As new competitors and intermediaries emerge, every service provider will need to make, and regularly review, a number of the key strategic decisions about customer data that they collect.
- To what extent should the provider share the value that the provider can derive through data: for example, by empowering the provider’s customers to make better, more informed decisions, and meeting demands by customers for enhanced access to data to facilitate customers analysing that data themselves?
- Should a provider respond only to regulatory compulsion, or should a provider strive to differentiate itself from its competitors by addressing demand by (some) customers for greater access to, and control over, data about them?
- Is it viable to keep customer data within a provider-controlled data ecosystem? To what extent will customer demand or regulatory intervention be such that certain customer data should be proactively made available into a more open data environment? If so, how much data, how made available, and to whom?
- How does a provider make data more available while adequately protecting its customers from security risks? In what circumstances should customers be taken to know and assume the consequences of such risks? More specifically, how does a provider verify that a customer properly understands the risks of conferring agency upon an intermediary to conveniently access sensitive financial data about a customer? How does a provider verify that an intermediary (such as a price comparison engine) purportedly authorised by a customer to access certain sensitive financial data about that customer is so authorised and will handle that data with due care?
- Where data is shared, and particularly where value is created through joint endeavour, is it jointly ‘owned’ (in the legally incorrect sense of control and ability to deny to others) and if so, what does this actually mean (given that business people, commercial lawyers within jurisdictions, and different legal jurisdictions, exhibit radically different views as to attributes of ‘joint ownership’)?

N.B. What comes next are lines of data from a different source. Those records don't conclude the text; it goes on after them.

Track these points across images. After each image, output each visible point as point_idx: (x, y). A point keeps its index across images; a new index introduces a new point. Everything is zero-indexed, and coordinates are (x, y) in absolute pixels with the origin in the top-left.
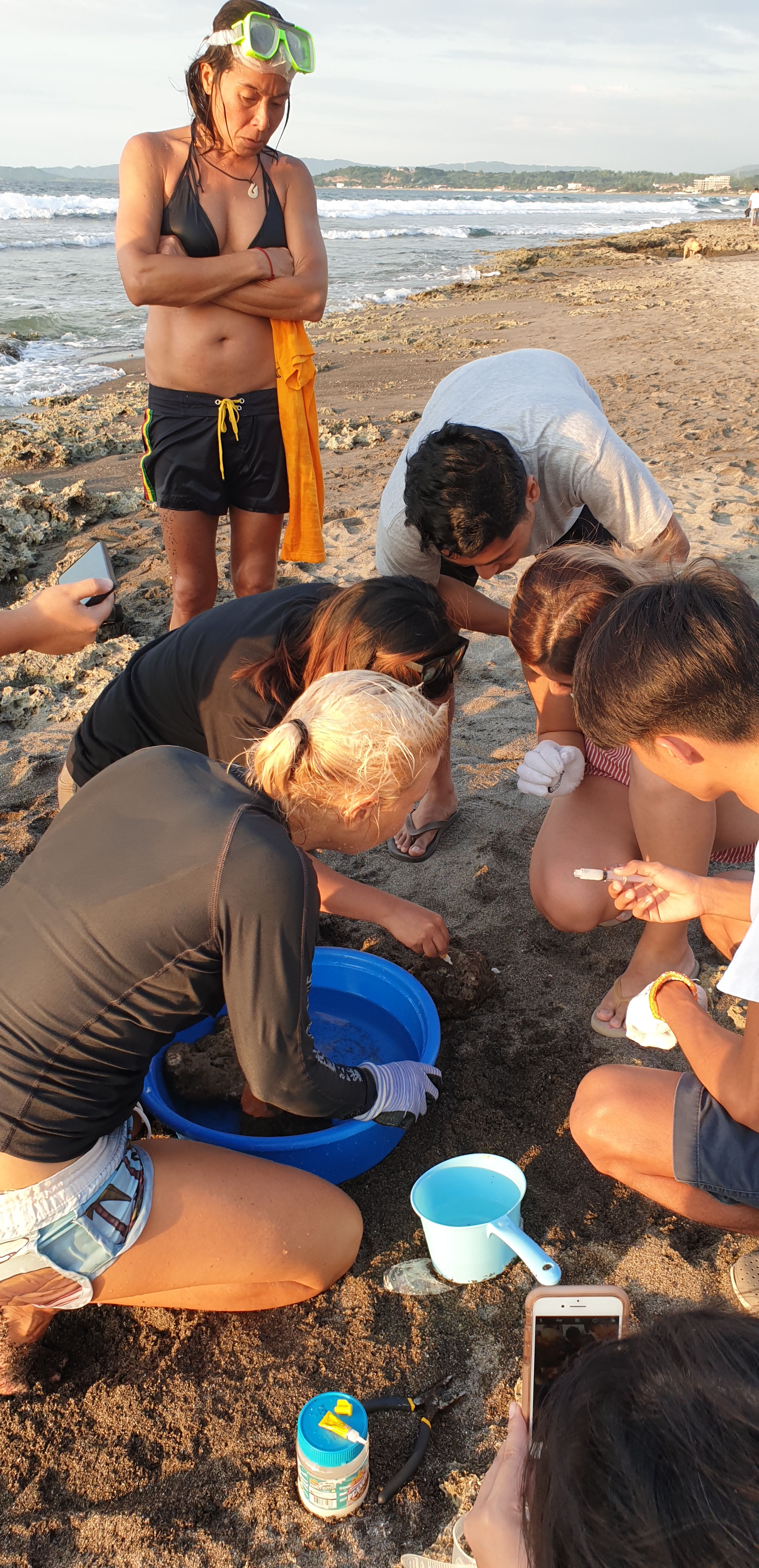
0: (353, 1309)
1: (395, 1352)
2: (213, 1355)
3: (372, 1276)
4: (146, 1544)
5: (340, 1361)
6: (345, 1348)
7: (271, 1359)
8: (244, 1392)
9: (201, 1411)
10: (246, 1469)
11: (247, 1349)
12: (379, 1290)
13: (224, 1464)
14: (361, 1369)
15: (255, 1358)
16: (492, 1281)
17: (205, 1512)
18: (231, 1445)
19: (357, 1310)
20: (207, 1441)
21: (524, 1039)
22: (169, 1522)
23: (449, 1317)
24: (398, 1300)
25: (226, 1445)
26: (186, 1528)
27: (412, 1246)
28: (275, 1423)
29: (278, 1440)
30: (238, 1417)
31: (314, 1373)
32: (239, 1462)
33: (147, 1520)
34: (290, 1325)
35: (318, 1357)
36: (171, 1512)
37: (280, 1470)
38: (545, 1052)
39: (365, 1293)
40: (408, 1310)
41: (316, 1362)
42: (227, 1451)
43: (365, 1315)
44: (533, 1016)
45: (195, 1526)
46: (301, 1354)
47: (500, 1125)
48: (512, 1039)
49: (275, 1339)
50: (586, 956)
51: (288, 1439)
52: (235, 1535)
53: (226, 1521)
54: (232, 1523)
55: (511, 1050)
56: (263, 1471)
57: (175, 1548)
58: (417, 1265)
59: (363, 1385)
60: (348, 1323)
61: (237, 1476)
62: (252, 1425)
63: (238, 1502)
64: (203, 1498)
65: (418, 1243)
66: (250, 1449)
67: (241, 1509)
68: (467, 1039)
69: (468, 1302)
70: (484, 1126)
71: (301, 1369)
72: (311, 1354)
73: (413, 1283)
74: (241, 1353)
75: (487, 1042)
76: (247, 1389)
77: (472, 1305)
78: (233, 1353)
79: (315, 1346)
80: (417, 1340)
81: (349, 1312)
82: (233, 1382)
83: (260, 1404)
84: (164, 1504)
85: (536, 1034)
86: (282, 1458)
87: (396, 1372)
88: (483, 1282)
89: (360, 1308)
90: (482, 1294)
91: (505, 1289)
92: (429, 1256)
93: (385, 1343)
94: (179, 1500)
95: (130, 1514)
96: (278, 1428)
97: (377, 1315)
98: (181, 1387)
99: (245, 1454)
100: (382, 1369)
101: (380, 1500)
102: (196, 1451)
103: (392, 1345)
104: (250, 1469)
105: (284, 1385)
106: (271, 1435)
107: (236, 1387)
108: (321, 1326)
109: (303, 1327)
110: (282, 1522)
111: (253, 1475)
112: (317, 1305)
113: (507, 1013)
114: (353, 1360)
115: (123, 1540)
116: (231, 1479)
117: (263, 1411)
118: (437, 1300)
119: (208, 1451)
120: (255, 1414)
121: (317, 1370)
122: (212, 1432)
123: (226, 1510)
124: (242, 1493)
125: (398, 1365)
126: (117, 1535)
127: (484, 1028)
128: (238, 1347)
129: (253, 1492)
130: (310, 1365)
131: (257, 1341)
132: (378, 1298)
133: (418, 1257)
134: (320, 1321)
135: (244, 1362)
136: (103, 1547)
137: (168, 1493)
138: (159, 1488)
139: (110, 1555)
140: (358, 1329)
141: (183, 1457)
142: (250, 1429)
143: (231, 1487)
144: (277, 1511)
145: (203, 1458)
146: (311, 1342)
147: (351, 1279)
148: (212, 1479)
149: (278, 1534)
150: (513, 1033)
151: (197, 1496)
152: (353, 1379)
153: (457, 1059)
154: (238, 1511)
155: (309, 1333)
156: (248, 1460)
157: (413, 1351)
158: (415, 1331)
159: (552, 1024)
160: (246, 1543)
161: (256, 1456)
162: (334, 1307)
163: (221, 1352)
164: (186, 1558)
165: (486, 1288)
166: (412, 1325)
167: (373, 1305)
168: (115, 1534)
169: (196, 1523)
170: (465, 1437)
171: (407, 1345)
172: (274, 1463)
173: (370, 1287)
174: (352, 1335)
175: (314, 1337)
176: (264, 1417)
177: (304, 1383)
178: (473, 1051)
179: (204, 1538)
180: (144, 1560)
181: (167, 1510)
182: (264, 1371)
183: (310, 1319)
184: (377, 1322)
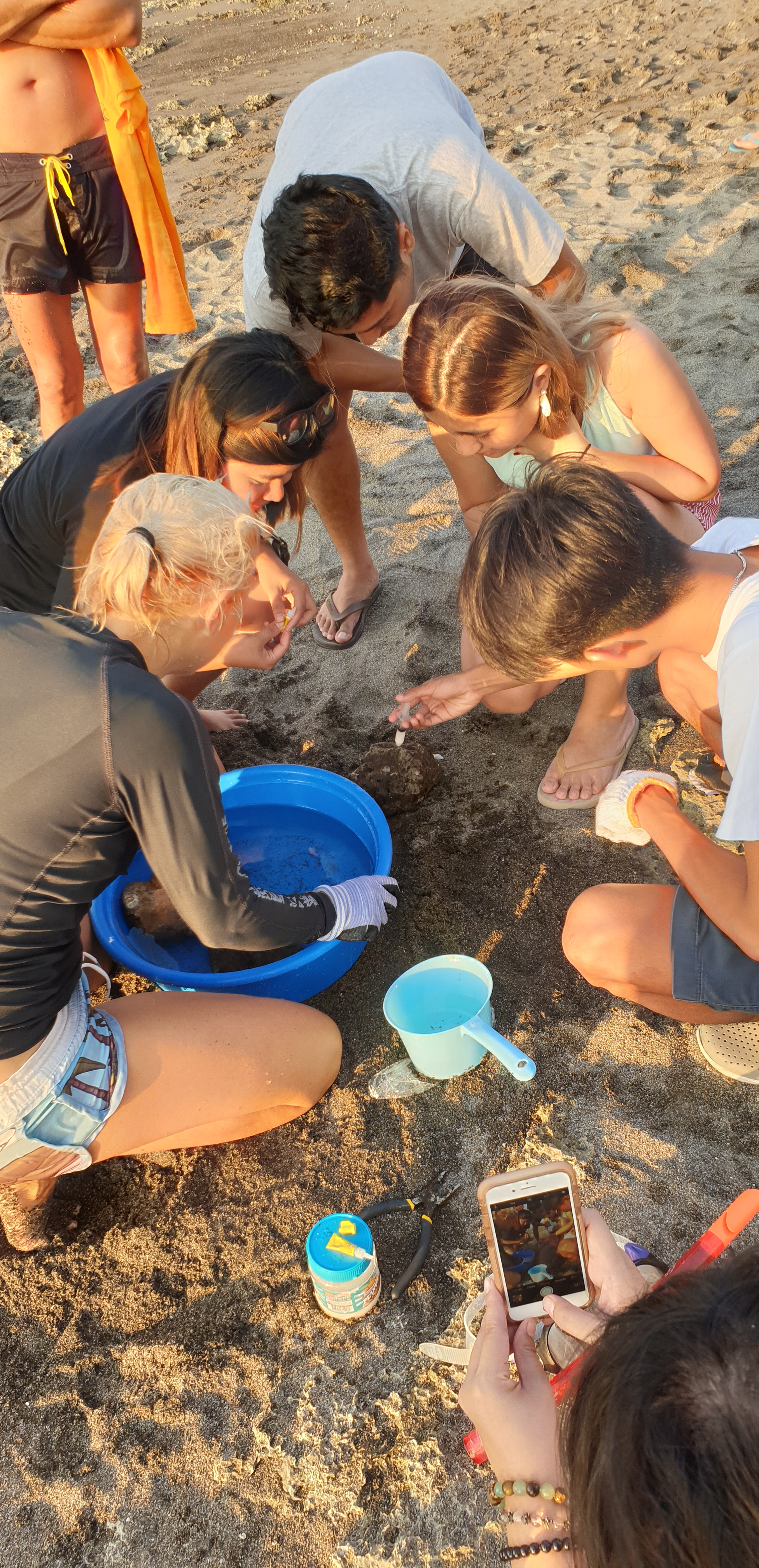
0: (344, 1120)
1: (389, 1157)
2: (217, 1185)
3: (357, 1085)
4: (184, 1368)
5: (338, 1173)
6: (341, 1159)
7: (273, 1181)
8: (253, 1216)
9: (214, 1240)
10: (265, 1286)
11: (249, 1174)
12: (366, 1098)
13: (245, 1284)
14: (359, 1178)
15: (258, 1182)
16: (472, 1073)
17: (234, 1330)
18: (248, 1266)
19: (347, 1120)
20: (225, 1265)
21: (474, 824)
22: (202, 1345)
23: (436, 1114)
24: (385, 1104)
25: (244, 1267)
26: (219, 1348)
27: (391, 1050)
28: (286, 1241)
29: (291, 1255)
30: (250, 1240)
31: (316, 1187)
32: (258, 1281)
33: (182, 1347)
34: (286, 1144)
35: (317, 1172)
36: (202, 1335)
37: (298, 1282)
38: (496, 834)
39: (353, 1103)
40: (396, 1113)
41: (316, 1177)
42: (245, 1272)
43: (356, 1125)
44: (480, 799)
45: (227, 1344)
46: (301, 1171)
47: (460, 915)
48: (463, 826)
49: (274, 1160)
50: (527, 726)
51: (300, 1253)
52: (265, 1347)
53: (255, 1335)
54: (261, 1336)
55: (464, 838)
56: (282, 1285)
57: (212, 1367)
58: (399, 1067)
59: (363, 1193)
60: (341, 1134)
61: (258, 1294)
62: (265, 1245)
63: (263, 1317)
64: (231, 1319)
65: (397, 1045)
66: (267, 1268)
67: (267, 1322)
68: (419, 833)
69: (452, 1097)
70: (446, 918)
71: (303, 1186)
72: (310, 1170)
73: (397, 1087)
74: (244, 1179)
75: (439, 832)
76: (255, 1212)
77: (455, 1099)
78: (236, 1181)
79: (313, 1161)
80: (408, 1142)
81: (340, 1123)
82: (240, 1208)
83: (269, 1225)
84: (195, 1328)
85: (486, 816)
86: (297, 1272)
87: (393, 1176)
88: (464, 1075)
89: (351, 1117)
90: (463, 1086)
91: (485, 1078)
92: (408, 1057)
93: (379, 1149)
94: (208, 1323)
95: (165, 1343)
96: (289, 1245)
97: (367, 1123)
98: (192, 1221)
99: (263, 1272)
100: (379, 1174)
101: (394, 1296)
102: (216, 1276)
103: (385, 1149)
104: (269, 1285)
105: (288, 1203)
106: (284, 1252)
107: (243, 1212)
108: (315, 1141)
109: (298, 1144)
110: (306, 1329)
111: (273, 1290)
112: (309, 1121)
113: (455, 798)
114: (350, 1169)
115: (163, 1366)
116: (253, 1297)
117: (273, 1231)
118: (421, 1098)
119: (227, 1274)
120: (266, 1235)
121: (318, 1184)
122: (229, 1257)
123: (253, 1325)
124: (265, 1309)
125: (393, 1169)
126: (157, 1362)
127: (434, 819)
128: (240, 1175)
129: (275, 1306)
130: (311, 1181)
131: (257, 1166)
132: (366, 1106)
133: (399, 1058)
134: (315, 1136)
135: (248, 1187)
136: (146, 1374)
137: (197, 1316)
138: (188, 1313)
139: (154, 1381)
140: (351, 1139)
141: (205, 1283)
142: (262, 1250)
143: (254, 1305)
144: (300, 1320)
145: (224, 1281)
146: (309, 1158)
147: (337, 1091)
148: (236, 1300)
149: (304, 1340)
150: (464, 820)
151: (225, 1317)
152: (353, 1188)
153: (412, 855)
154: (264, 1325)
155: (305, 1149)
156: (267, 1278)
157: (407, 1153)
158: (405, 1133)
159: (500, 804)
160: (276, 1351)
161: (273, 1273)
162: (325, 1120)
163: (225, 1181)
164: (224, 1374)
165: (467, 1080)
166: (401, 1127)
167: (362, 1114)
168: (155, 1362)
169: (227, 1341)
170: (464, 1224)
171: (399, 1148)
172: (291, 1277)
173: (357, 1096)
174: (346, 1145)
175: (311, 1153)
176: (274, 1236)
177: (307, 1199)
178: (426, 843)
179: (237, 1354)
180: (185, 1382)
181: (199, 1334)
182: (268, 1193)
183: (304, 1136)
184: (368, 1129)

- What is ethical and fair, in a world where perceptions of fairness and social equity is increasingly contested, and social capital (and shareholder value) vulnerable to shifts in consumer sentiment and loss of citizen trust?
Achieving good information governance, and negotiating fair, balanced and durable data deals is not easy. This is why transparency of rights of use, and good information governance, will be a key differentiator of industry leading data businesses of the future, regardless of the trajectory and pace of development of global data privacy laws. And why competition and consumer protection regulators will be increasingly important stakeholders in data policy.
Service providers with corner-cutting or slapdash information governance processes will wither away through actions by private litigants or regulatory action, mistrust of business partners or erosion of consumer trust. The stakes are too high to not do information governance really well.